<<<<

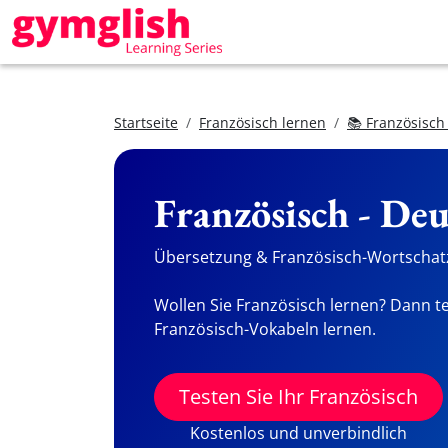
Startseite
Französisch lernen
📚 Französisch
Französisch - De
Übersetzung & Französisch-Wortschatz
Wollen Sie Französisch lernen? Dann te
Französisch-Vokabeln lernen.
Testen Sie Ihr Französisch
Kostenlos und unverbindlich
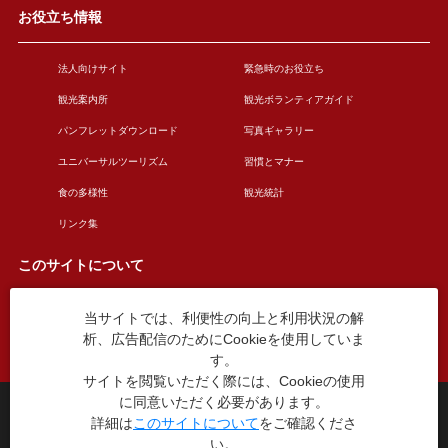
お役立ち情報
法人向けサイト
緊急時のお役立ち
観光案内所
観光ボランティアガイド
パンフレットダウンロード
写真ギャラリー
ユニバーサルツーリズム
習慣とマナー
食の多様性
観光統計
リンク集
このサイトについて
当サイトでは、利便性の向上と利用状況の解
このサイトについて
広告掲載について
析、広告配信のためにCookieを使用していま
お問い合わせ
す。
サイトを閲覧いただく際には、Cookieの使用
に同意いただく必要があります。
台東区役所観光課
詳細は
このサイトについて
をご確認くださ
〒110-8615 東京都台東区東上野4丁目5番6号
い。
TEL：03-5246-1151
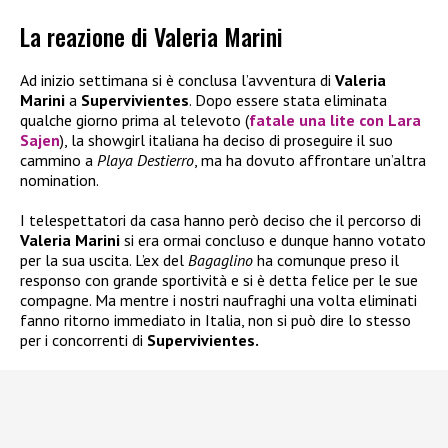
La reazione di Valeria Marini
Ad inizio settimana si è conclusa l’avventura di
Valeria
Marini
a
Supervivientes
. Dopo essere stata eliminata
qualche giorno prima al televoto (
fatale una lite con
Lara
Sajen
), la showgirl italiana ha deciso di proseguire il suo
cammino a
Playa Destierro
, ma ha dovuto affrontare un’altra
nomination.
I telespettatori da casa hanno però deciso che il percorso di
Valeria Marini
si era ormai concluso e dunque hanno votato
per la sua uscita. L’ex del
Bagaglino
ha comunque preso il
responso con grande sportività e si è detta felice per le sue
compagne. Ma mentre i nostri naufraghi una volta eliminati
fanno ritorno immediato in Italia, non si può dire lo stesso
per i concorrenti di
Supervivientes.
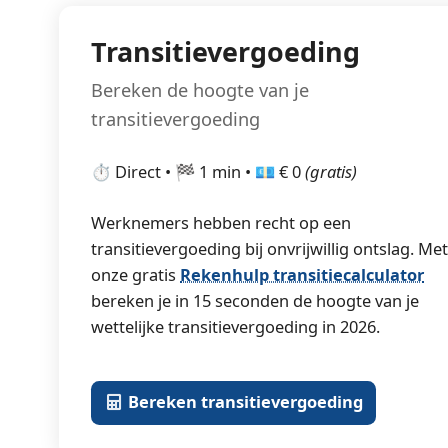
Transitievergoeding
Bereken de hoogte van je
transitievergoeding
⏱️ Direct • 🏁 1 min • 💶 € 0
(gratis)
Werknemers hebben recht op een
transitievergoeding bij onvrijwillig ontslag. Me
onze gratis
Rekenhulp transitiecalculator
bereken je in 15 seconden de hoogte van je
wettelijke transitievergoeding in 2026.
Bereken transitievergoeding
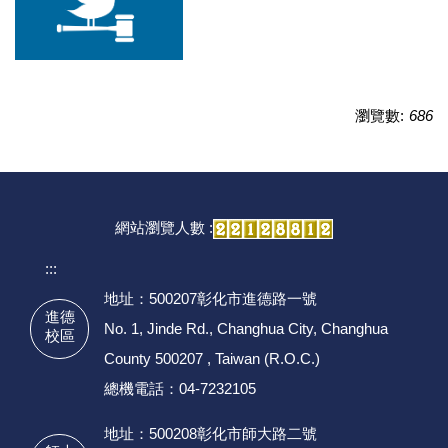
瀏覽數:
686
網站瀏覽人數 :
:::
地址：500207彰化市進德路一號
進德
No. 1, Jinde Rd., Changhua City, Changhua
校區
County 500207 , Taiwan (R.O.C.)
總機電話：04-7232105
地址：500208彰化市師大路二號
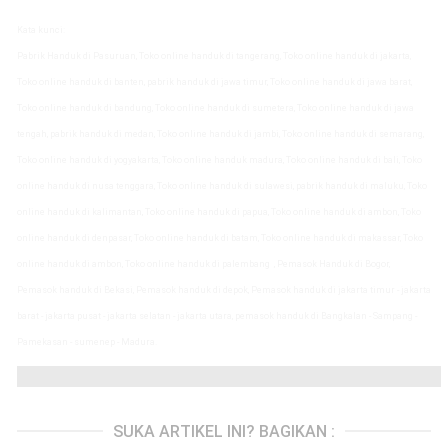
Kata kunci:
Pabrik Handuk di Pasuruan, Toko online handuk di tangerang, Toko online handuk di jakarta,
Toko online handuk di banten, pabrik handuk di jawa timur, Toko online handuk di jawa barat,
Toko online handuk di bandung, Toko online handuk di sumetera, Toko online handuk di jawa
tengah, pabrik handuk di medan, Toko online handuk di jambi, Toko online handuk di semarang,
Toko online handuk di yogyakarta, Toko online handuk madura, Toko online handuk di bali, Toko
online handuk di nusa tenggara, Toko online handuk di sulawesi, pabrik handuk di maluku, Toko
online handuk di kalimantan, Toko online handuk di papua, Toko online handuk di ambon, Toko
online handuk di denpasar, Toko online handuk di batam, Toko online handuk di makassar, Toko
online handuk di ambon, Toko online handuk di palembang
, Pemasok Handuk di Bogor,
Pemasok handuk di Bekasi, Pemasok handuk di depok, Pemasok handuk di jakarta timur - jakarta
barat - jakarta pusat - jakarta selatan - jakarta utara, pemasok handuk di Bangkalan - Sampang -
Pamekasan - sumenep - Madura.
SUKA ARTIKEL INI? BAGIKAN :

>>>>

_Assignment_:
Copy every line in the entries above that has the string "jakarta" in it.

_Expected answer_:
Pabrik Handuk di Pasuruan, Toko online handuk di tangerang, Toko online handuk di jakarta,
Pemasok handuk di Bekasi, Pemasok handuk di depok, Pemasok handuk di jakarta timur - jakarta
barat - jakarta pusat - jakarta selatan - jakarta utara, pemasok handuk di Bangkalan - Sampang -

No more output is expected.